▸ **Your goal**:
The reply must repeat the listing below exactly and carry none of its pictures.

▸ **Records shown**:
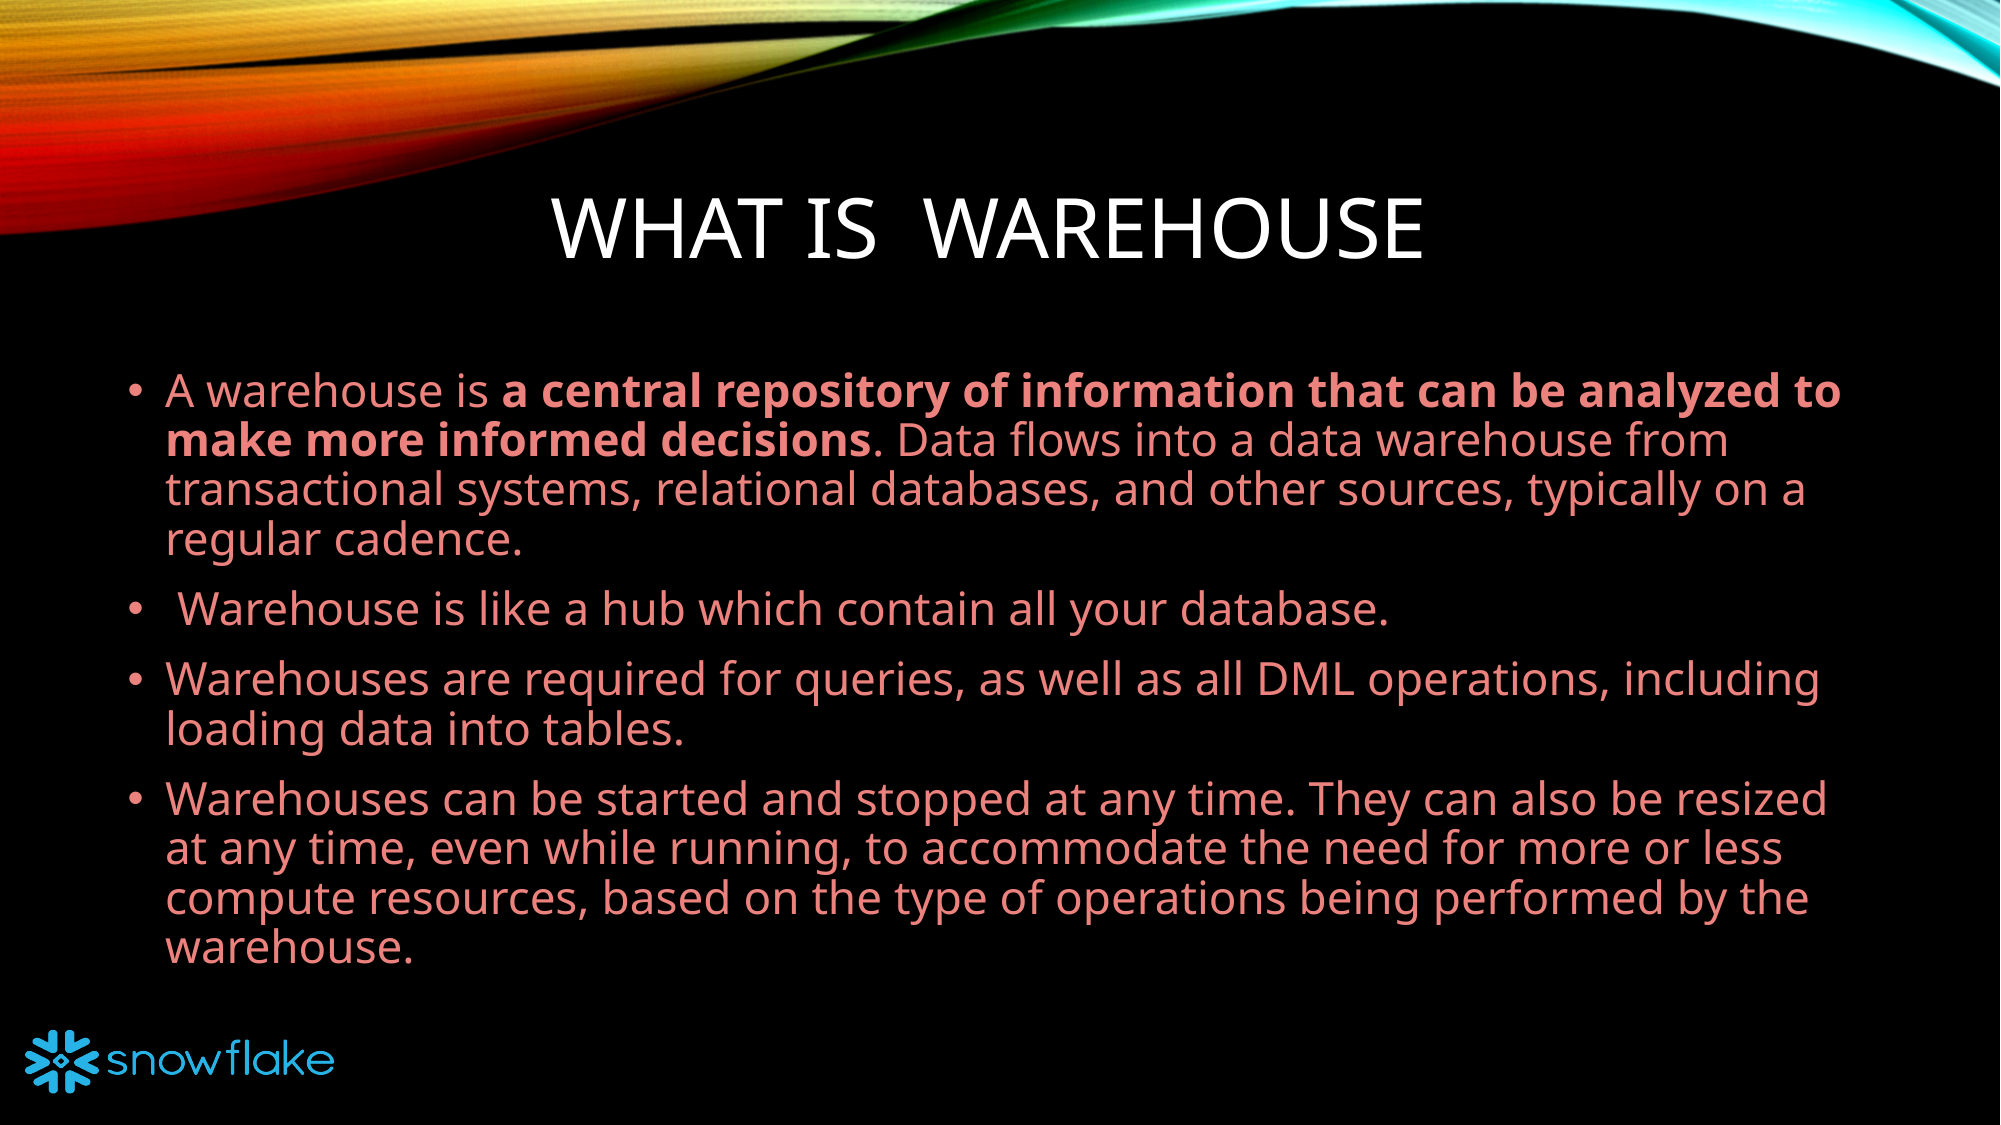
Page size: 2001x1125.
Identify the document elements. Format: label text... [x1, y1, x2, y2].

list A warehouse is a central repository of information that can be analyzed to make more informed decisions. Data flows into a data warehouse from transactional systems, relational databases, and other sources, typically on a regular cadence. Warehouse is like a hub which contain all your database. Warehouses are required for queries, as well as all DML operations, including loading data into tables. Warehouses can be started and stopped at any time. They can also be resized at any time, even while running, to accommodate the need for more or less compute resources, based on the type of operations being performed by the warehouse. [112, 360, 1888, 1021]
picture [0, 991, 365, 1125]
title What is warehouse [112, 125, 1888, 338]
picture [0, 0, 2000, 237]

▸ **Result for this task**:
Page size: 2001x1125.
Identify the document elements. Format: label text... [x1, y1, x2, y2].

list A warehouse is a central repository of information that can be analyzed to make more informed decisions. Data flows into a data warehouse from transactional systems, relational databases, and other sources, typically on a regular cadence. Warehouse is like a hub which contain all your database. Warehouses are required for queries, as well as all DML operations, including loading data into tables. Warehouses can be started and stopped at any time. They can also be resized at any time, even while running, to accommodate the need for more or less compute resources, based on the type of operations being performed by the warehouse. [112, 360, 1888, 1021]
picture [0, 991, 365, 1125]
title What is warehouse [112, 125, 1888, 338]
picture [0, 0, 2000, 237]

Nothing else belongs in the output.